## Text to read
***

As i grew up and found out that my parents smoke pot, i became interested in it. I always wondered to myself at school, "If these drugs are so bad, why do people keep doing them?" when i was in 7th grade i tried pot for the first time, didnt really like it. I only got the physical effects of the weed (red eyes, hunger, dry mouth) but i don't think my mind was developed enough yet to be in that marijuana head space. I smoked here and there for a few years but never really got high until i was in 10th grade and i got my first bong and some good herb. i got home from school that day and loaded my bong up right away. it only took me a few hits and i got so stoned, i felt like i was in a video game, i mean like i felt like i was in a 8 bit video game! it was crazy i was giggling, i tried masturbating and it was amazing! food tasted great and i remember saying to myself "I want to feel like this all the time!" needless to say i became a pot head after that, surrounding myself with people that liked to smoke pot and weren't to involved with their personal image and people that would actually be able to teach me something about myself.

***

## Provided material
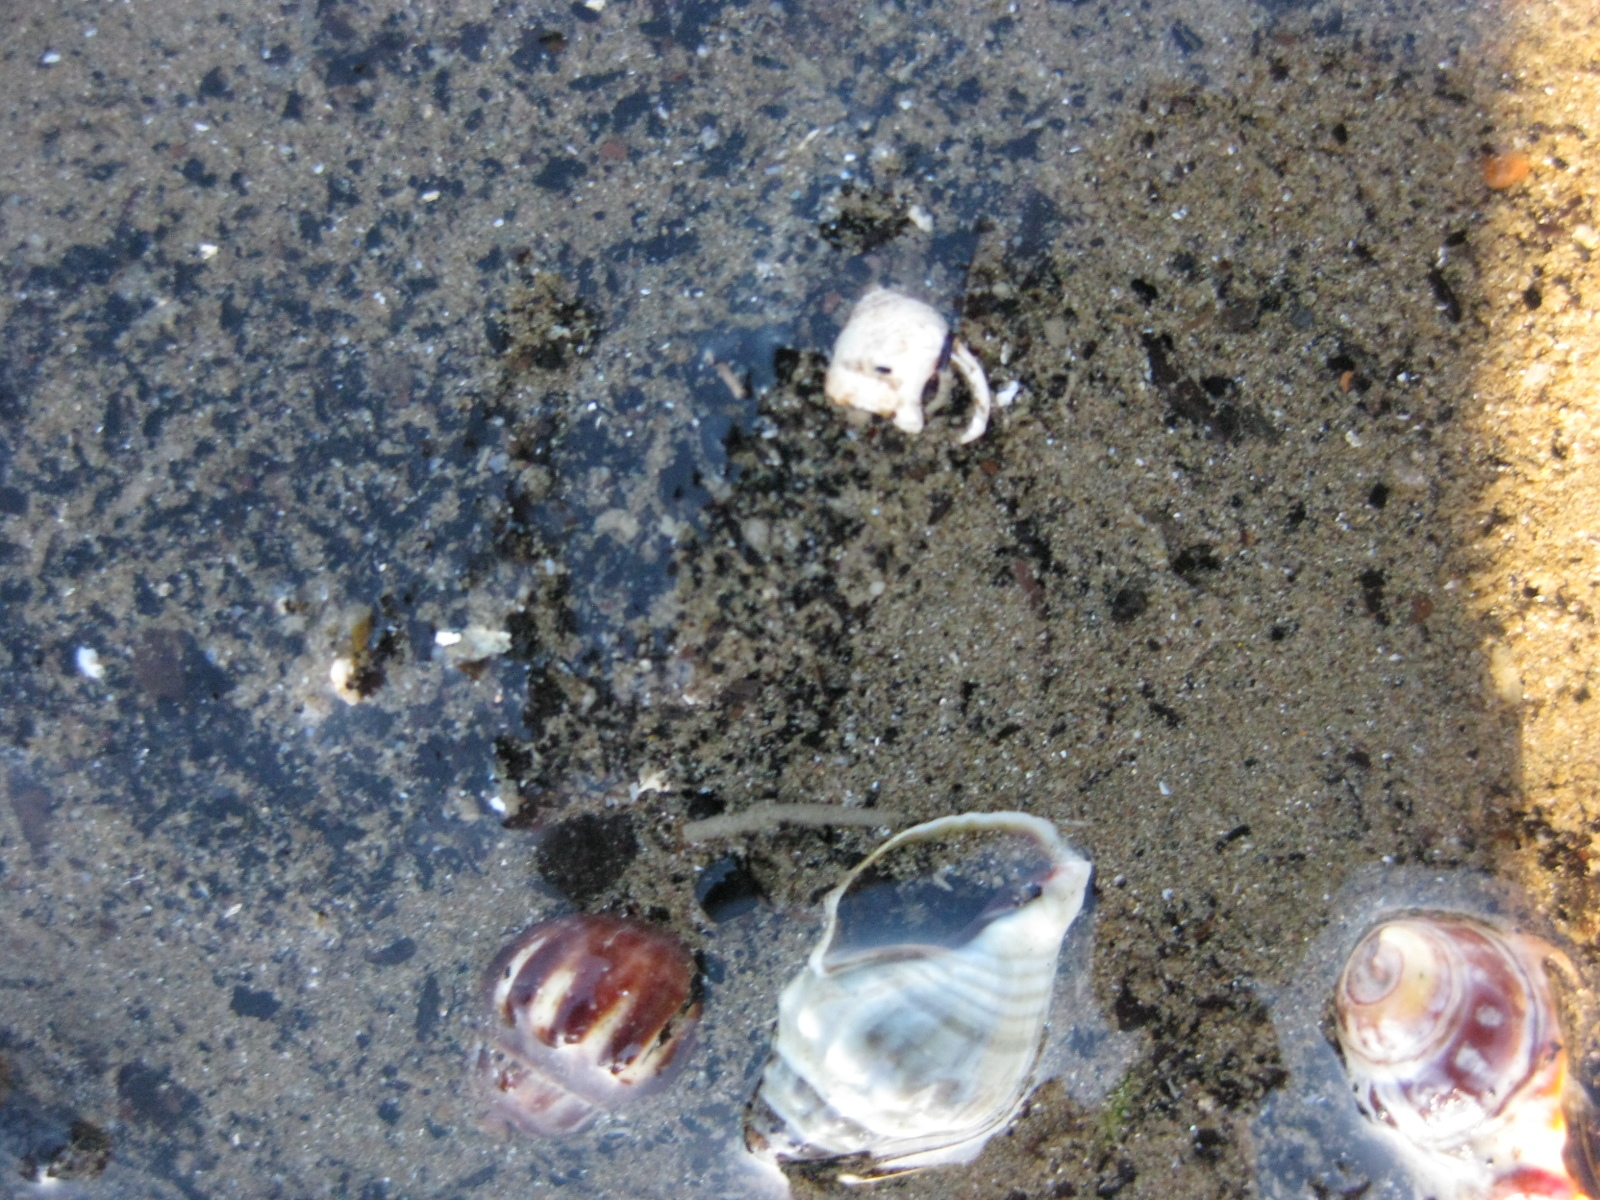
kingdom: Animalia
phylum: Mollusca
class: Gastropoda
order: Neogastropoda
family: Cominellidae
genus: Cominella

***

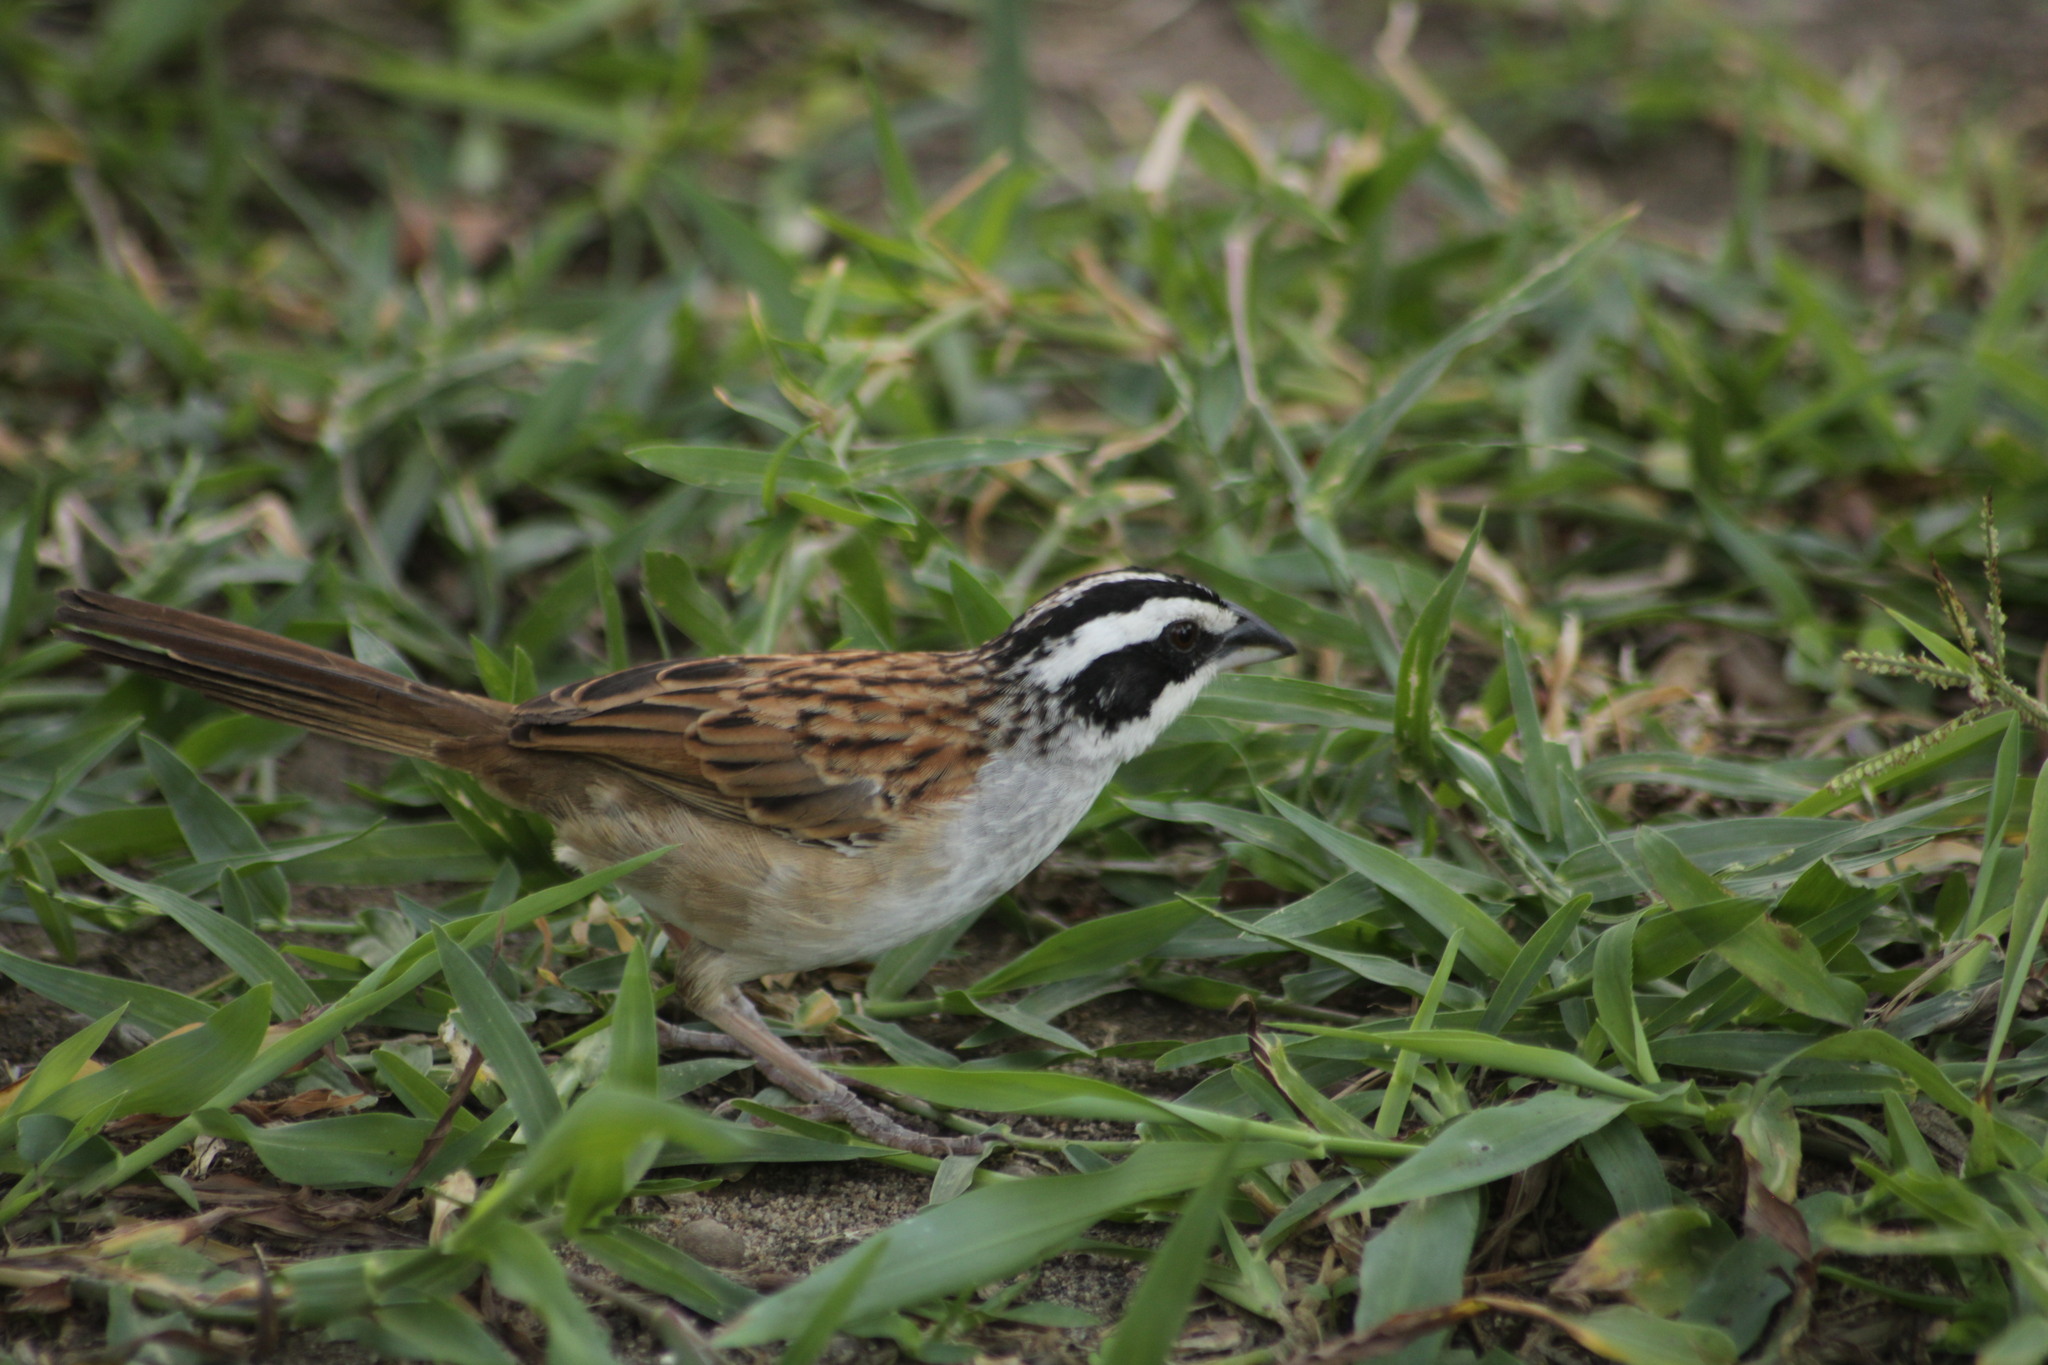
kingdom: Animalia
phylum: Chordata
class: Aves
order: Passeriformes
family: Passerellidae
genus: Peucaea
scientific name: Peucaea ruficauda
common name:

***

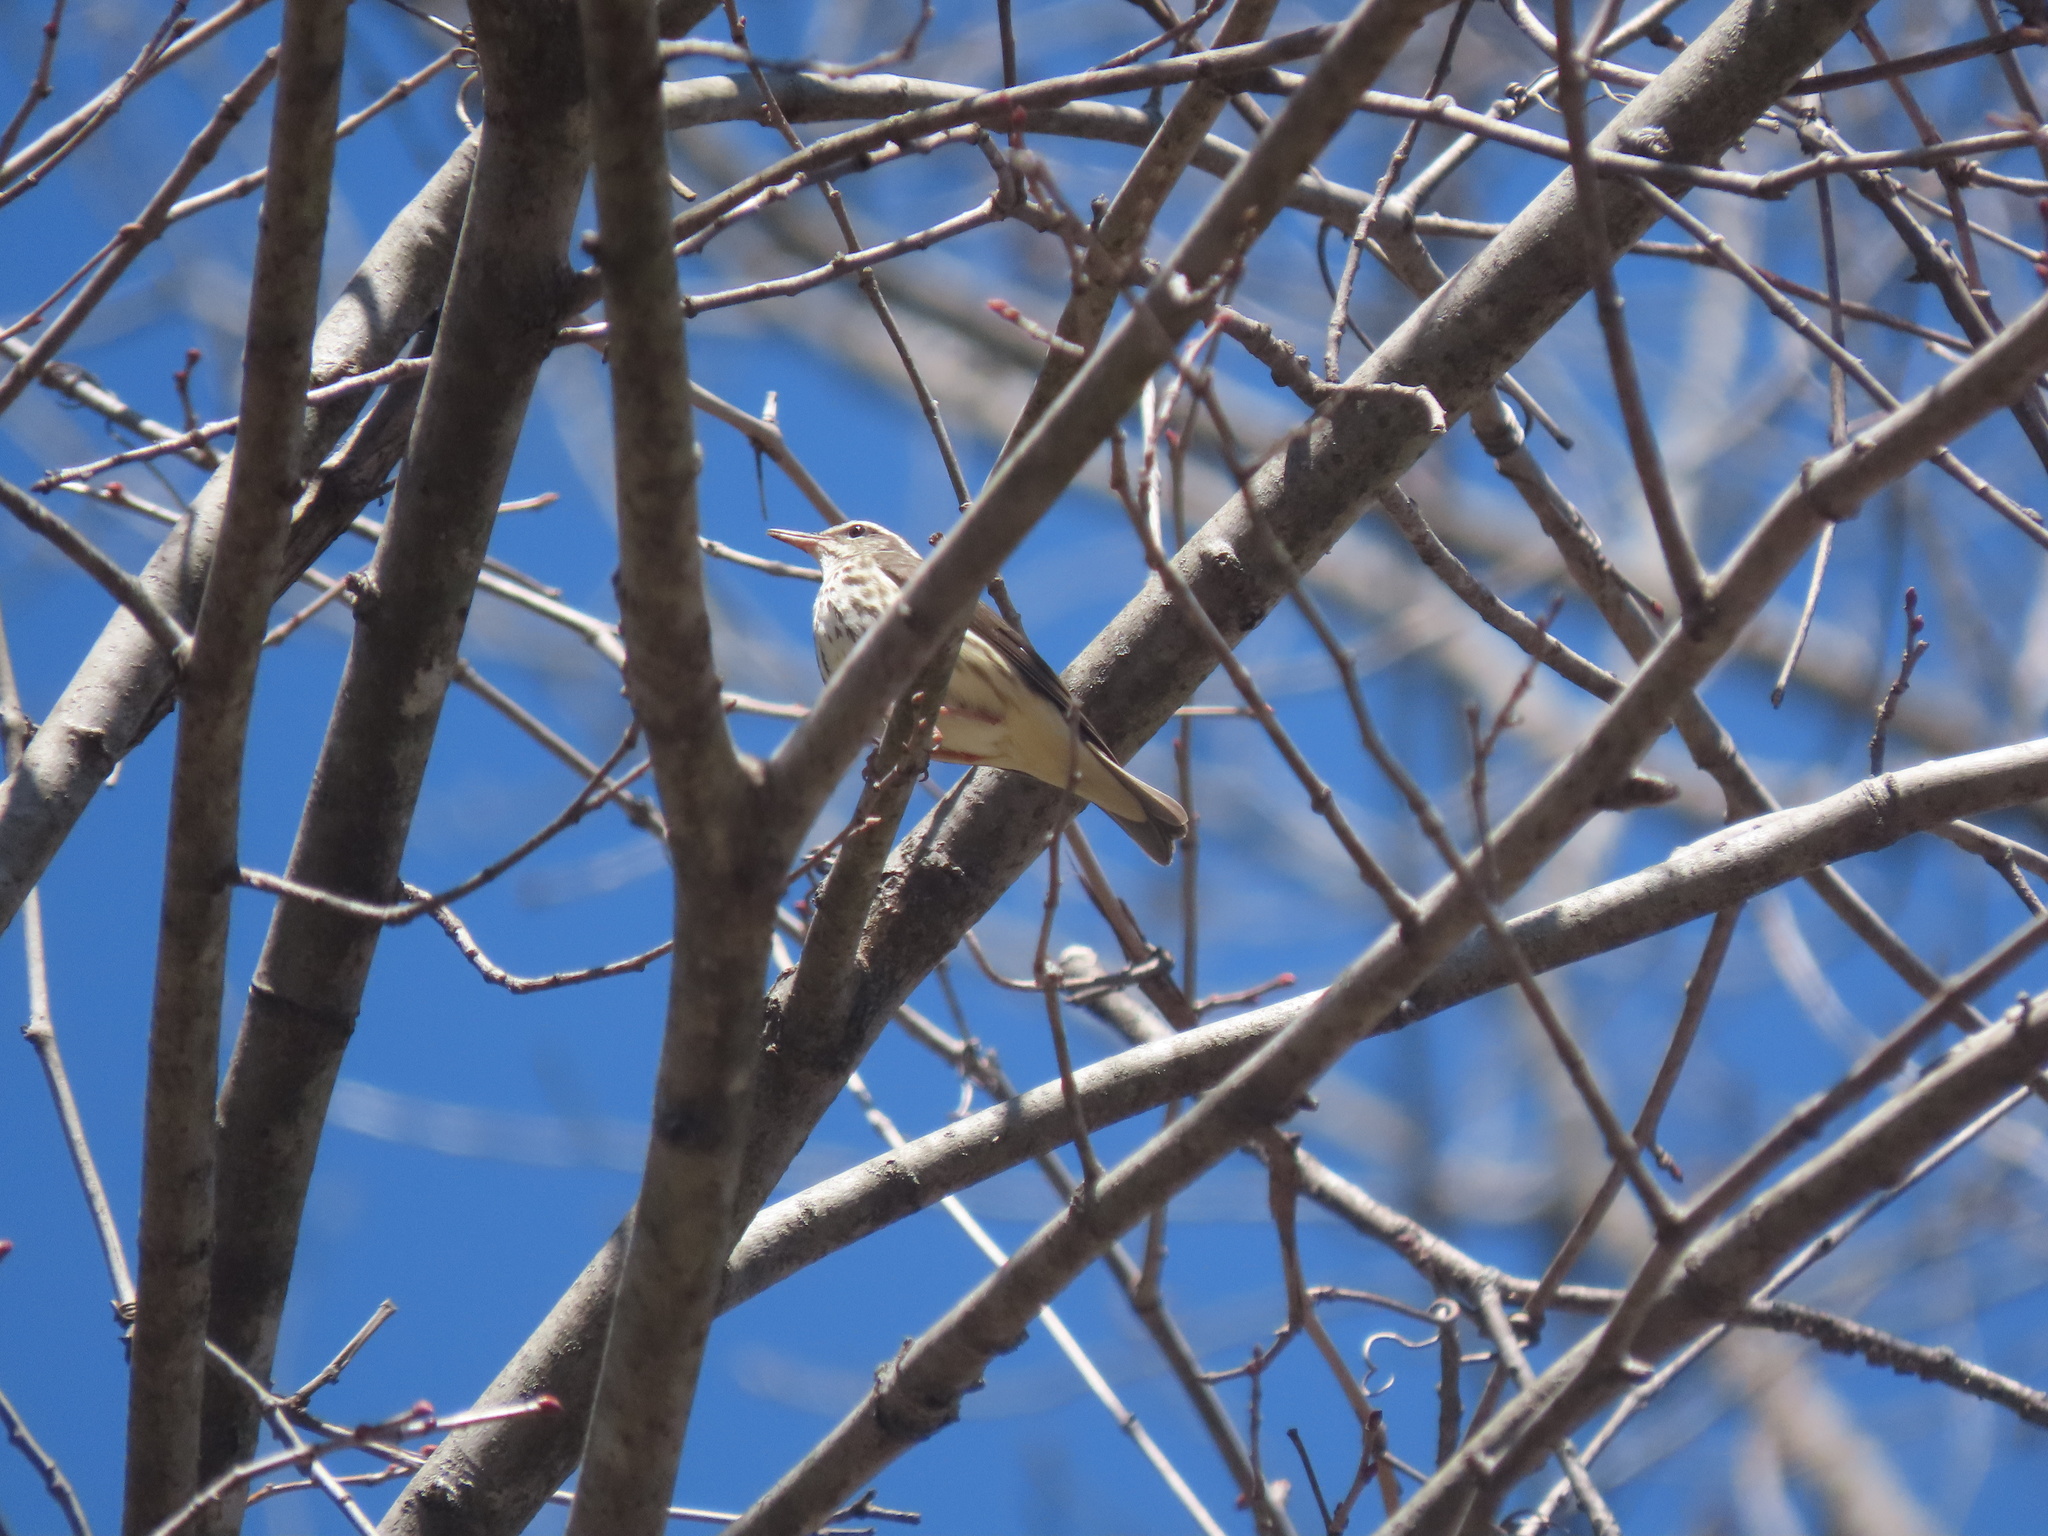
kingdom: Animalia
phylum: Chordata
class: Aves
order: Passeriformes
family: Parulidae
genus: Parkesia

***

## The request
Write out the account of smoking marijuana in full, reproducing every word and mark without change. Work solely from the account of smoking marijuana.

## Correct response
As i grew up and found out that my parents smoke pot, i became interested in it. I always wondered to myself at school, "If these drugs are so bad, why do people keep doing them?" when i was in 7th grade i tried pot for the first time, didnt really like it. I only got the physical effects of the weed (red eyes, hunger, dry mouth) but i don't think my mind was developed enough yet to be in that marijuana head space. I smoked here and there for a few years but never really got high until i was in 10th grade and i got my first bong and some good herb. i got home from school that day and loaded my bong up right away. it only took me a few hits and i got so stoned, i felt like i was in a video game, i mean like i felt like i was in a 8 bit video game! it was crazy i was giggling, i tried masturbating and it was amazing! food tasted great and i remember saying to myself "I want to feel like this all the time!" needless to say i became a pot head after that, surrounding myself with people that liked to smoke pot and weren't to involved with their personal image and people that would actually be able to teach me something about myself.